WORK INSTRUCTIONS ->
Go through the entries below and count the lines where "merke" occurs. Give nothing but that number.

INFORMATION SUPPLIED ->
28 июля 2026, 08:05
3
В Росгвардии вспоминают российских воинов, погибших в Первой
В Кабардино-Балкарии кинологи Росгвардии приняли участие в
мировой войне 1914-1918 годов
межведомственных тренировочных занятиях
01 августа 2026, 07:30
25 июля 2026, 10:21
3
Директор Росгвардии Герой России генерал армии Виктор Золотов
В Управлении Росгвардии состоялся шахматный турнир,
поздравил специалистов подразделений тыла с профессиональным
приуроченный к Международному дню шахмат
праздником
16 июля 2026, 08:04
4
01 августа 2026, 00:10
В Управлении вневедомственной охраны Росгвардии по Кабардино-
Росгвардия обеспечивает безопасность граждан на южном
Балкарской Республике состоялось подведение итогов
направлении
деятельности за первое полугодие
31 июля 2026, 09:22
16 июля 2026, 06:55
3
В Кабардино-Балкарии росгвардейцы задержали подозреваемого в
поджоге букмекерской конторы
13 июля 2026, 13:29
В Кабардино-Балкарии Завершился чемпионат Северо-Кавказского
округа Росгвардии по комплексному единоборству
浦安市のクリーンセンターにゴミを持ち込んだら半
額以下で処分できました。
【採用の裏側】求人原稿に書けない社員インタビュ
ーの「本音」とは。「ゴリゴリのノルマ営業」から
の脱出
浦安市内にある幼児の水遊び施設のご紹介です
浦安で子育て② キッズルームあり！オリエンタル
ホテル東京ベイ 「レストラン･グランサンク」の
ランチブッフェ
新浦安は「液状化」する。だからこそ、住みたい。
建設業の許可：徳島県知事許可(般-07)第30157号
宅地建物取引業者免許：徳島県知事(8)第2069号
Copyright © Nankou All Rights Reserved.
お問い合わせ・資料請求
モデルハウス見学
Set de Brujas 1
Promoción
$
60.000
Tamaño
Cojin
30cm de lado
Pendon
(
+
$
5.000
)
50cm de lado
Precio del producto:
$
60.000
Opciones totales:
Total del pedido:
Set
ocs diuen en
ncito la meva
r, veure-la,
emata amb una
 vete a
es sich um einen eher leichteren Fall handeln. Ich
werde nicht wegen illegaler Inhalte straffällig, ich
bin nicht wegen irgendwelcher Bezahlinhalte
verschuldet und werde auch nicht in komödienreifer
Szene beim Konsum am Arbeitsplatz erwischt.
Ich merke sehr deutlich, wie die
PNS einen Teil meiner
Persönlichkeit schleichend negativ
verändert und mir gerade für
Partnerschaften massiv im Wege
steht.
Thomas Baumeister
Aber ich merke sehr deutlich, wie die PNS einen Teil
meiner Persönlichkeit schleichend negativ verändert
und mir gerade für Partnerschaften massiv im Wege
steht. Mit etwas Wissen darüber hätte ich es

---

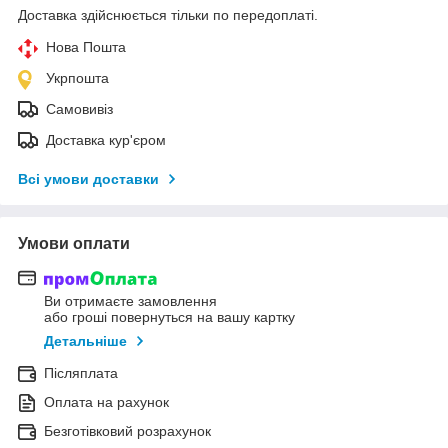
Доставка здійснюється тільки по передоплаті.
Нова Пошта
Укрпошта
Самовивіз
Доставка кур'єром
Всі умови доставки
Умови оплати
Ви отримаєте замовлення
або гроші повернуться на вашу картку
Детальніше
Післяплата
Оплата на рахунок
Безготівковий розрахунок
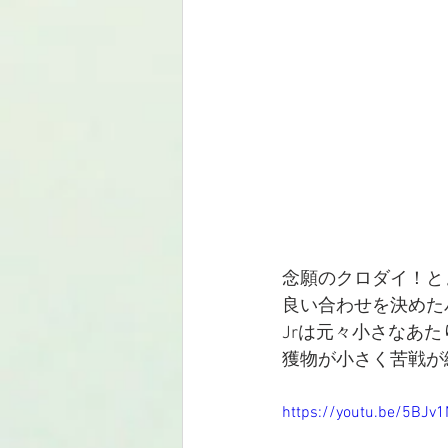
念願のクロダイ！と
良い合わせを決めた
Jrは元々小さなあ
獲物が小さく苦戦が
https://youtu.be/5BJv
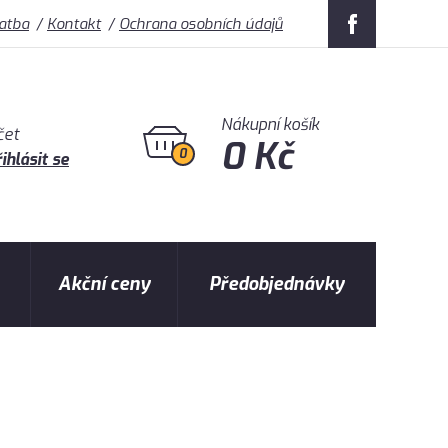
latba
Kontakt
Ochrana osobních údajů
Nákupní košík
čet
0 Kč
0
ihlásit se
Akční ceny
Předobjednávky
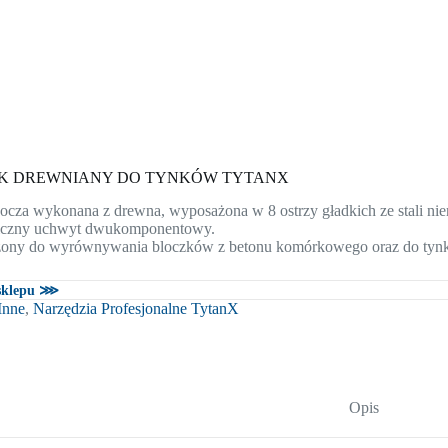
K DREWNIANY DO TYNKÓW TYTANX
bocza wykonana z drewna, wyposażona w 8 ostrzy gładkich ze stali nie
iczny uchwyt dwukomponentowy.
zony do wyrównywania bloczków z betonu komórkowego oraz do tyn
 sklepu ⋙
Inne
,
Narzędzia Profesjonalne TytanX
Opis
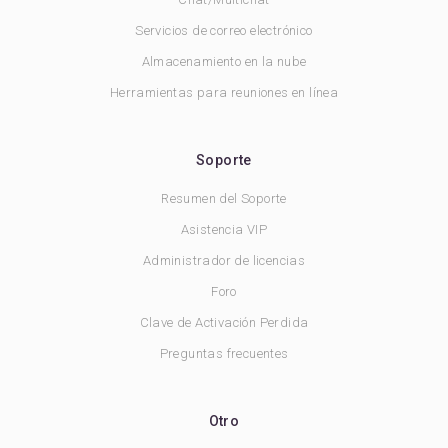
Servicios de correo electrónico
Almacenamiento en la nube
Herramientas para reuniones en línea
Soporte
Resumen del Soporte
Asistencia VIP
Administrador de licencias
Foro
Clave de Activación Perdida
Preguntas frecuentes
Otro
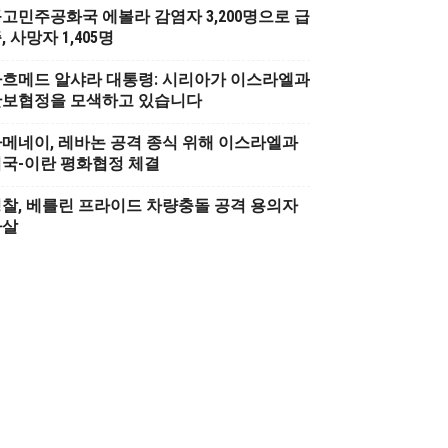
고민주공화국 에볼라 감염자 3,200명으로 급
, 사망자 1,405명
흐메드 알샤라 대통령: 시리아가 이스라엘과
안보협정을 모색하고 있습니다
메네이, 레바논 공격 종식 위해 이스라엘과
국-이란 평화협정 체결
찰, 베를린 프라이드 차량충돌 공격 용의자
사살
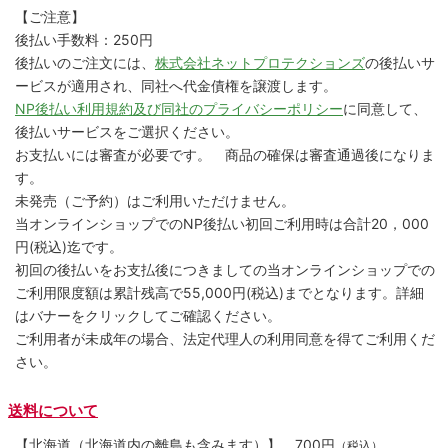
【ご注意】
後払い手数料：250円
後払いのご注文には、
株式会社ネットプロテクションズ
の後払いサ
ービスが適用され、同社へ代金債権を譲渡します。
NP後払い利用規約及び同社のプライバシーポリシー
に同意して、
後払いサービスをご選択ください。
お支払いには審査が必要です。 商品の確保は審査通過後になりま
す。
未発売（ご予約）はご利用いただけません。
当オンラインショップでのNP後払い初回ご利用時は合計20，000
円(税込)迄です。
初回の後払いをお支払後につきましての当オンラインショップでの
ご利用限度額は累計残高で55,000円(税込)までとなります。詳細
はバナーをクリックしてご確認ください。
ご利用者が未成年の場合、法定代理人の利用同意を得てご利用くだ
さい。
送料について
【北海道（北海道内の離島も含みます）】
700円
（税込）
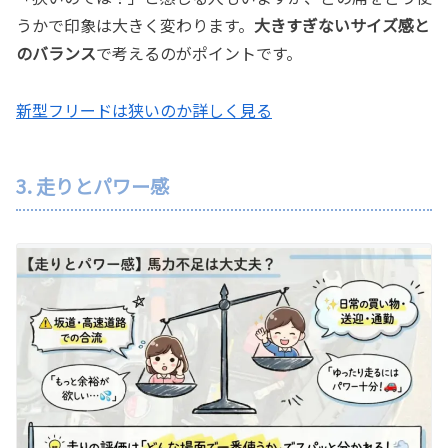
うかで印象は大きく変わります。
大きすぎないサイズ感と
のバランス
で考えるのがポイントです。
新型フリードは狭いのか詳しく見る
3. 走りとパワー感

...

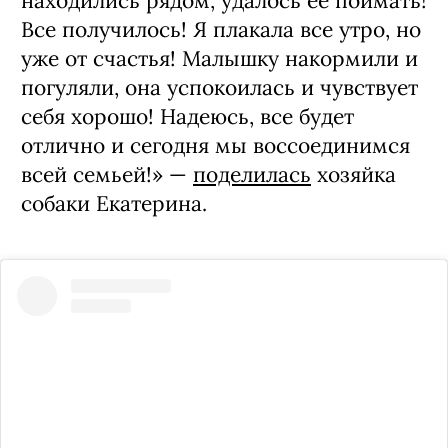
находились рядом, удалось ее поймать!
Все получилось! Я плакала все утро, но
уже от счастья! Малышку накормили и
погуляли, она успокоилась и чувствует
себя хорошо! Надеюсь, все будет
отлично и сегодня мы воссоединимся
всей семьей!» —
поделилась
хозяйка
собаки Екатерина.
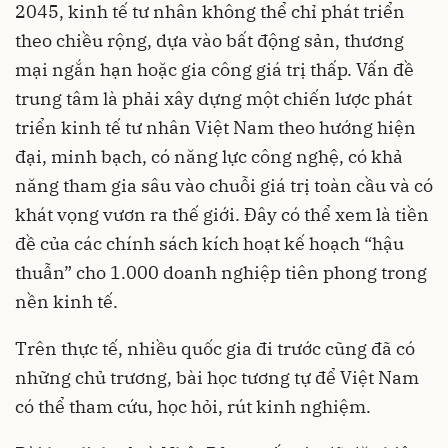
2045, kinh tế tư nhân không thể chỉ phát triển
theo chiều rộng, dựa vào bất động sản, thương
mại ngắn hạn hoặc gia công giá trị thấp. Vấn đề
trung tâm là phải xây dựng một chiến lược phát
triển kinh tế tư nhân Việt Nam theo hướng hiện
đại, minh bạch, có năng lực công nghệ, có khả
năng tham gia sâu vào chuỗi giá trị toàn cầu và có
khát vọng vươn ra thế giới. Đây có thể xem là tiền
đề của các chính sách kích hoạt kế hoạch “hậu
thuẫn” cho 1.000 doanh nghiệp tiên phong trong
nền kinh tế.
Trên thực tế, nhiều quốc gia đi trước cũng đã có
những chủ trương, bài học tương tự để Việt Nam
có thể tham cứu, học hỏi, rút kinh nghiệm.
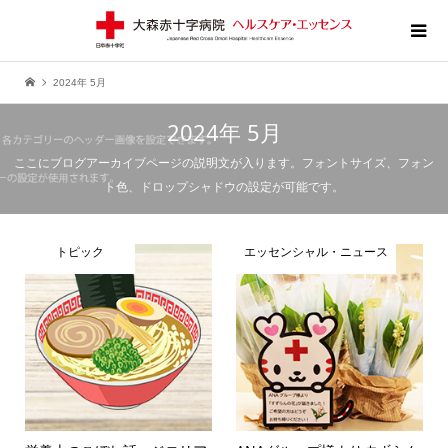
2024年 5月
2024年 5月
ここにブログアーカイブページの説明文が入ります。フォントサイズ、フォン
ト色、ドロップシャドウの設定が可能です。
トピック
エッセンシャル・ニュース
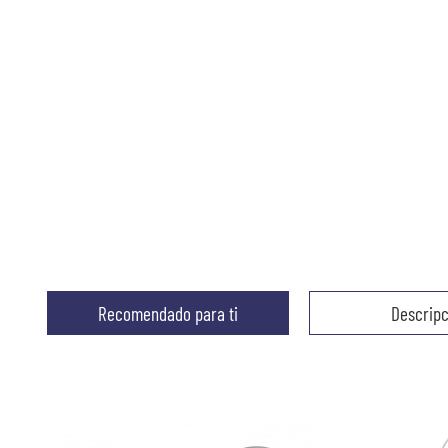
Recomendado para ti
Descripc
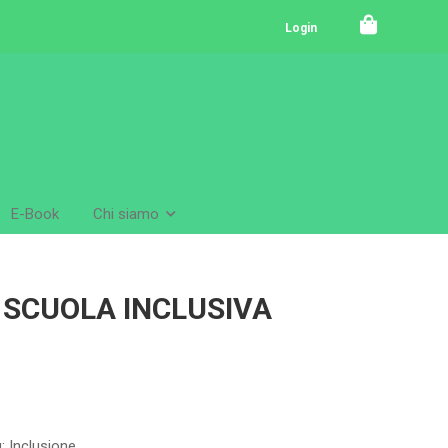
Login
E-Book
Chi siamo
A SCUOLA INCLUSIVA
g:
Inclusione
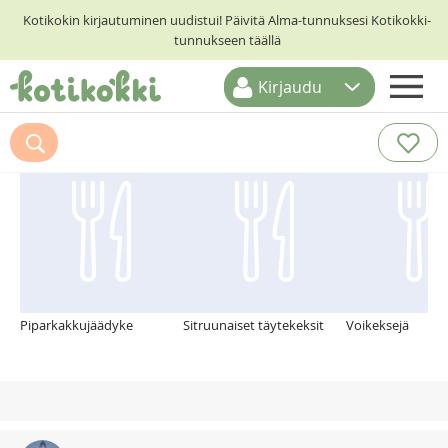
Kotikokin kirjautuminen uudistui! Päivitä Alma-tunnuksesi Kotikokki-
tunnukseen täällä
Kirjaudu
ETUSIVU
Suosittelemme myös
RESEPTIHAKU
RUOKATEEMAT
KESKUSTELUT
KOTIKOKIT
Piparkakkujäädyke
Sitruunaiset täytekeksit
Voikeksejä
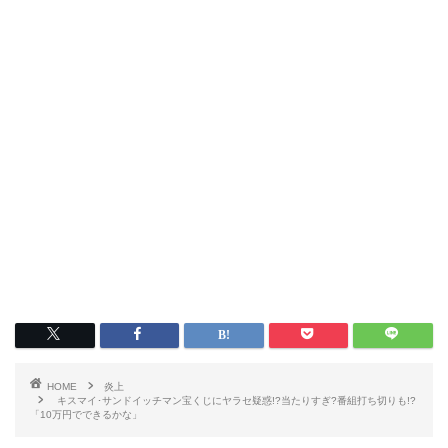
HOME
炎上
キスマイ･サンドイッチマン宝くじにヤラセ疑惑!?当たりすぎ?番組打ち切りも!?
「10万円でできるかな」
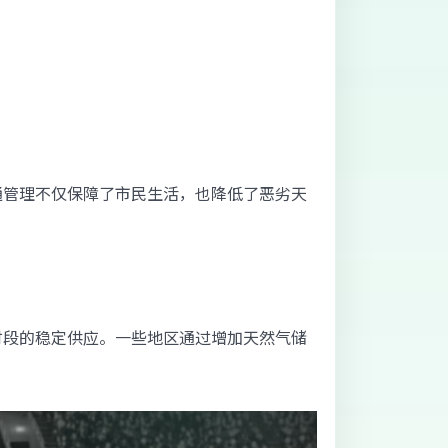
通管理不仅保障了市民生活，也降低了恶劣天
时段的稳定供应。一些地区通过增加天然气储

RESPONSE AREA ->
2